WRITTEN TASK. Using the material that follows, work out how many lines include the word "Evaluation". Your answer should be that number only.

____________

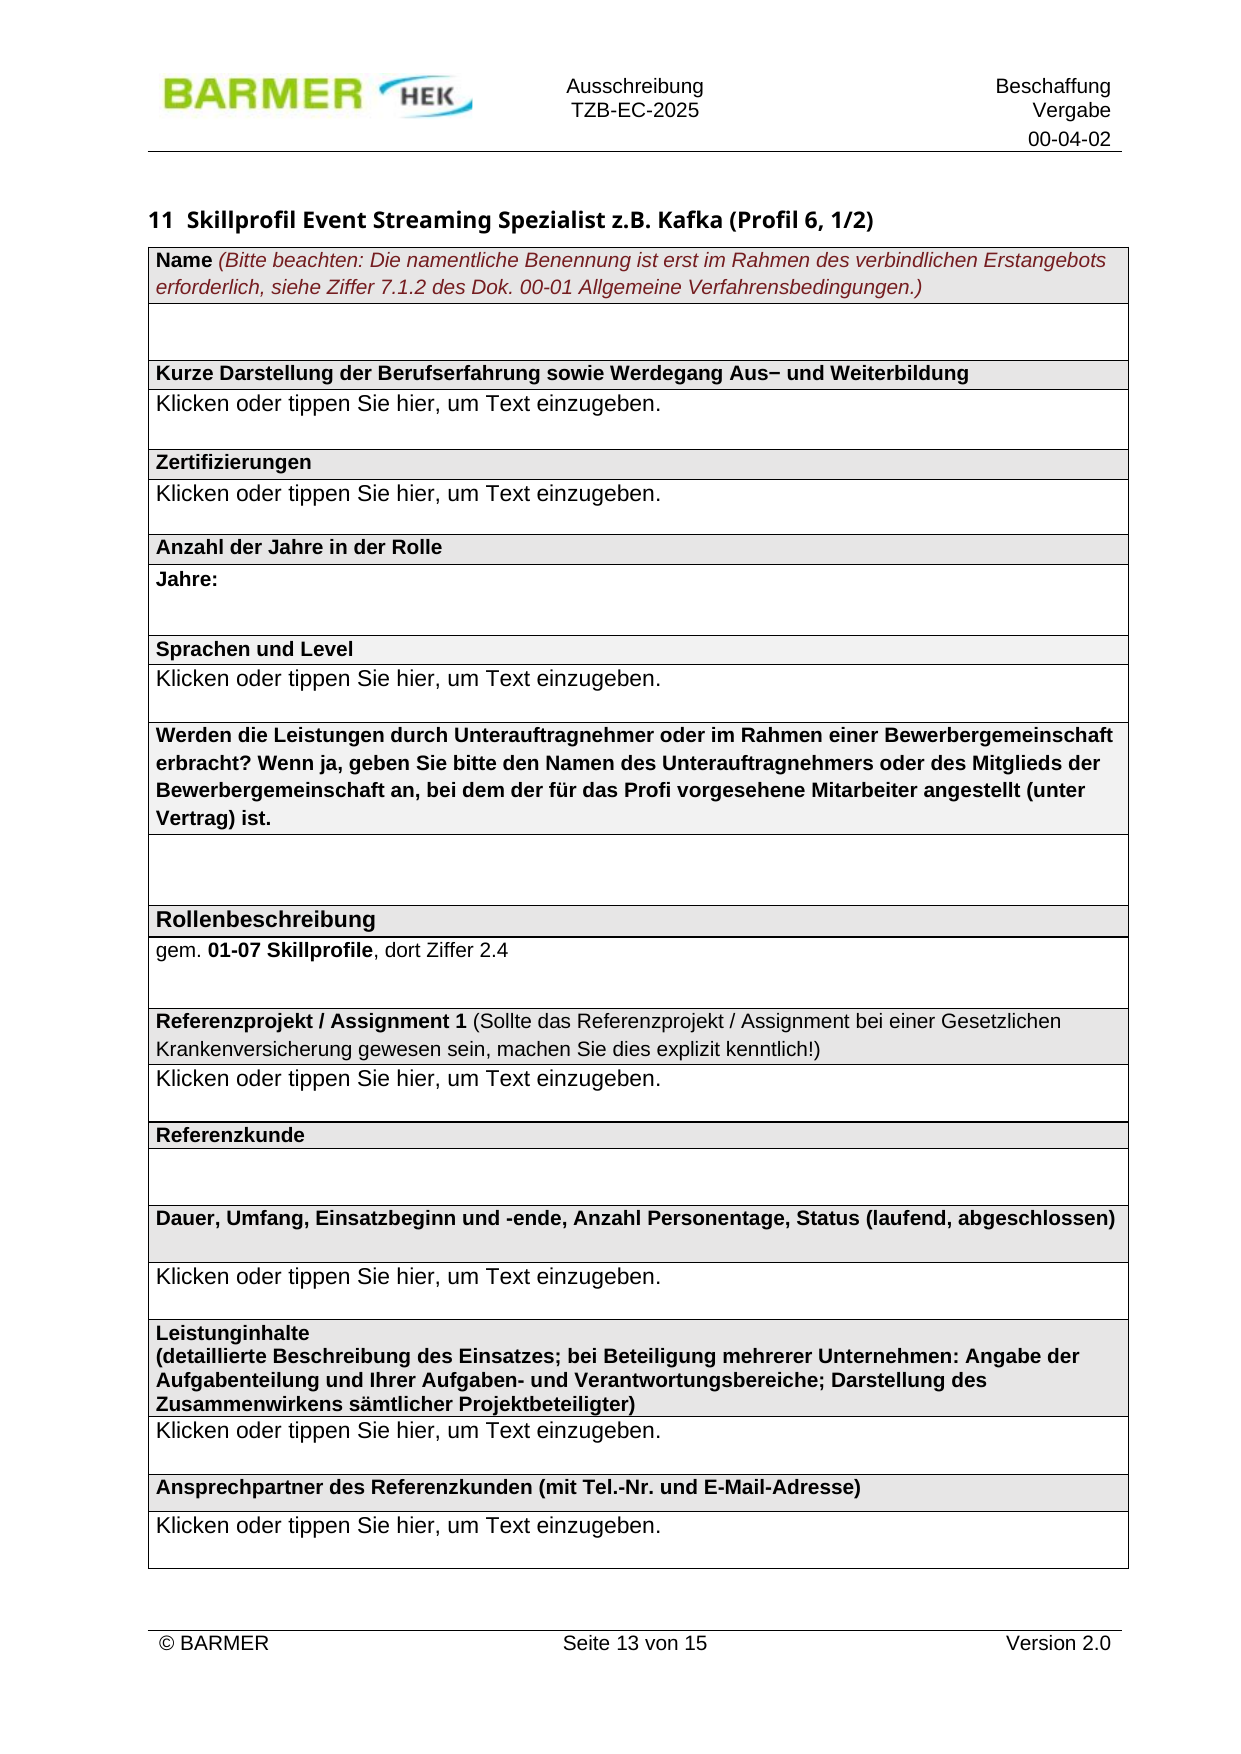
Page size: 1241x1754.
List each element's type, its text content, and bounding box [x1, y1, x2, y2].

table_cell Dauer, Umfang, Einsatzbeginn und -ende, Anzahl Personentage, Status (laufend, abgeschlossen) [149, 1206, 1128, 1262]
table_cell Anzahl der Jahre in der Rolle [149, 535, 1128, 564]
table_cell Zertifizierungen [149, 450, 1128, 479]
table_cell Sprachen und Level [149, 636, 1128, 664]
table_header Name (Bitte beachten: Die namentliche Benennung ist erst im Rahmen des verbindlichen Erstangebots erforderlich, siehe Ziffer 7.1.2 des Dok. 00-01 Allgemeine Verfahrensbedingungen.) [149, 248, 1128, 303]
table_cell [149, 835, 1128, 905]
table_cell [149, 1149, 1128, 1205]
table_cell Referenzprojekt / Assignment 1 (Sollte das Referenzprojekt / Assignment bei einer Gesetzlichen Krankenversicherung gewesen sein, machen Sie dies explizit kenntlich!) [149, 1009, 1128, 1064]
table_cell Jahre: [149, 565, 1128, 635]
table_cell Werden die Leistungen durch Unterauftragnehmer oder im Rahmen einer Bewerbergemeinschaft erbracht? Wenn ja, geben Sie bitte den Namen des Unterauftragnehmers oder des Mitglieds der Bewerbergemeinschaft an, bei dem der für das Profi vorgesehene Mitarbeiter angestellt (unter Vertrag) ist. [149, 723, 1128, 834]
table_cell Leistunginhalte (detaillierte Beschreibung des Einsatzes; bei Beteiligung mehrerer Unternehmen: Angabe der Aufgabenteilung und Ihrer Aufgaben- und Verantwortungsbereiche; Darstellung des Zusammenwirkens sämtlicher Projektbeteiligter) [149, 1320, 1128, 1416]
table_cell Ansprechpartner des Referenzkunden (mit Tel.-Nr. und E-Mail-Adresse) [149, 1475, 1128, 1511]
table_cell gem. 01-07 Skillprofile, dort Ziffer 2.4 [149, 938, 1128, 1008]
table_cell Kurze Darstellung der Berufserfahrung sowie Werdegang Aus− und Weiterbildung [149, 361, 1128, 389]
table_cell Referenzkunde [149, 1123, 1128, 1148]
subtitle Skillprofil Event Streaming Spezialist z.B. Kafka (Profil 6, 1/2) [148, 204, 1122, 236]
table_cell Rollenbeschreibung [149, 906, 1128, 936]
table_cell [149, 304, 1128, 360]
picture [158, 73, 473, 127]
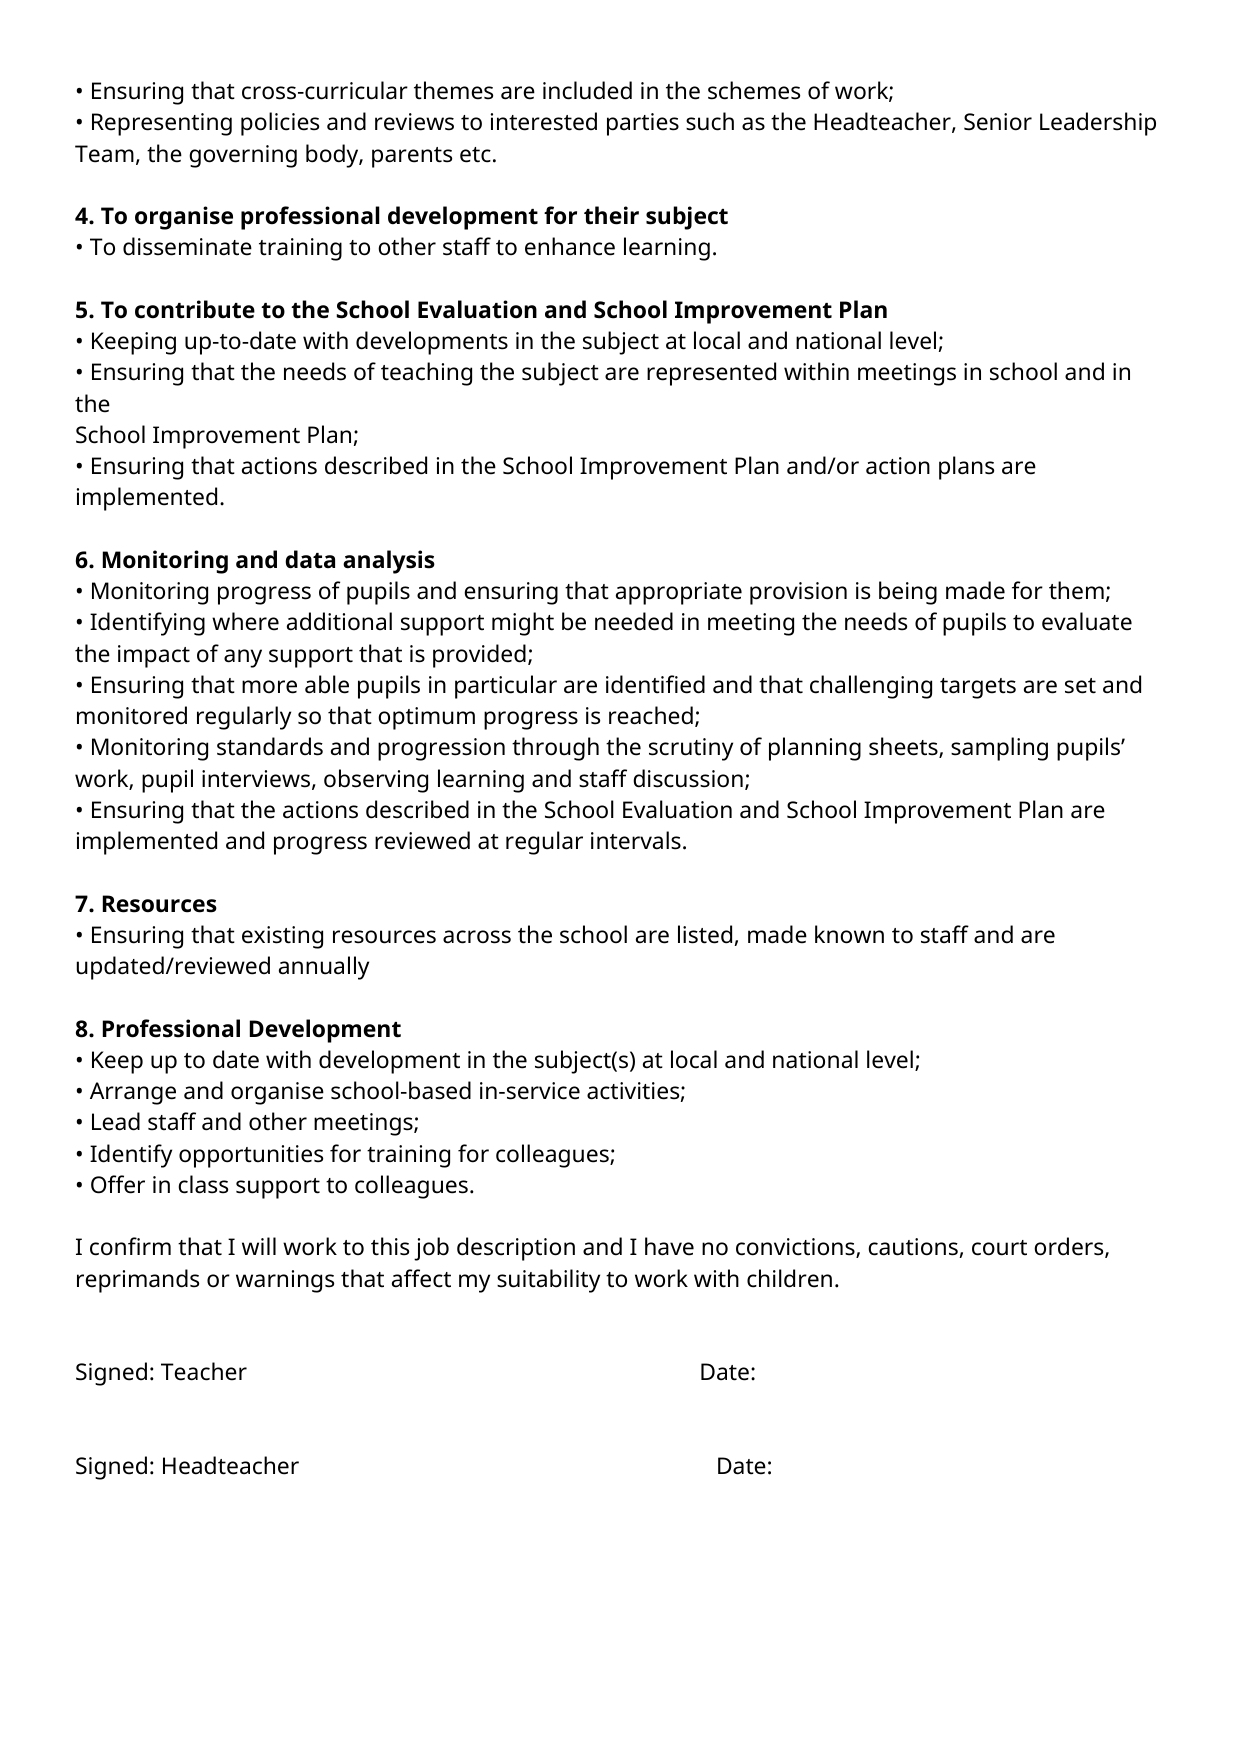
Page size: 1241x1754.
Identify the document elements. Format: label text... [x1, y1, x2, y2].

text • Ensuring that the needs of teaching the subject are represented within meetings in school and in the [75, 356, 1165, 419]
text Team, the governing body, parents etc. [75, 137, 1165, 169]
text • Ensuring that existing resources across the school are listed, made known to staff and are updated/reviewed annually [75, 919, 1165, 981]
text 4. To organise professional development for their subject [75, 200, 1165, 231]
text • Identifying where additional support might be needed in meeting the needs of pupils to evaluate the impact of any support that is provided; [75, 606, 1165, 669]
text • Keeping up-to-date with developments in the subject at local and national level; [75, 325, 1165, 356]
text • Representing policies and reviews to interested parties such as the Headteacher, Senior Leadership [75, 106, 1165, 137]
text • Identify opportunities for training for colleagues; [75, 1137, 1165, 1169]
text 5. To contribute to the School Evaluation and School Improvement Plan [75, 294, 1165, 325]
text Signed: Headteacher Date: [75, 1450, 1165, 1481]
text • Arrange and organise school-based in-service activities; [75, 1075, 1165, 1106]
text • Ensuring that the actions described in the School Evaluation and School Improvement Plan are implemented and progress reviewed at regular intervals. [75, 794, 1165, 856]
text Signed: Teacher Date: [75, 1356, 1165, 1387]
text I confirm that I will work to this job description and I have no convictions, cautions, court orders, reprimands or warnings that affect my suitability to work with children. [75, 1231, 1165, 1294]
text • To disseminate training to other staff to enhance learning. [75, 231, 1165, 262]
text • Offer in class support to colleagues. [75, 1169, 1165, 1200]
text • Monitoring progress of pupils and ensuring that appropriate provision is being made for them; [75, 575, 1165, 606]
text 8. Professional Development [75, 1012, 1165, 1044]
text • Keep up to date with development in the subject(s) at local and national level; [75, 1044, 1165, 1075]
text School Improvement Plan; [75, 419, 1165, 450]
text • Monitoring standards and progression through the scrutiny of planning sheets, sampling pupils’ work, pupil interviews, observing learning and staff discussion; [75, 731, 1165, 794]
text • Ensuring that more able pupils in particular are identified and that challenging targets are set and monitored regularly so that optimum progress is reached; [75, 669, 1165, 731]
text • Lead staff and other meetings; [75, 1106, 1165, 1137]
text • Ensuring that actions described in the School Improvement Plan and/or action plans are implemented. [75, 450, 1165, 512]
text • Ensuring that cross-curricular themes are included in the schemes of work; [75, 75, 1165, 106]
text 7. Resources [75, 887, 1165, 919]
text 6. Monitoring and data analysis [75, 544, 1165, 575]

____________

RESULT. 2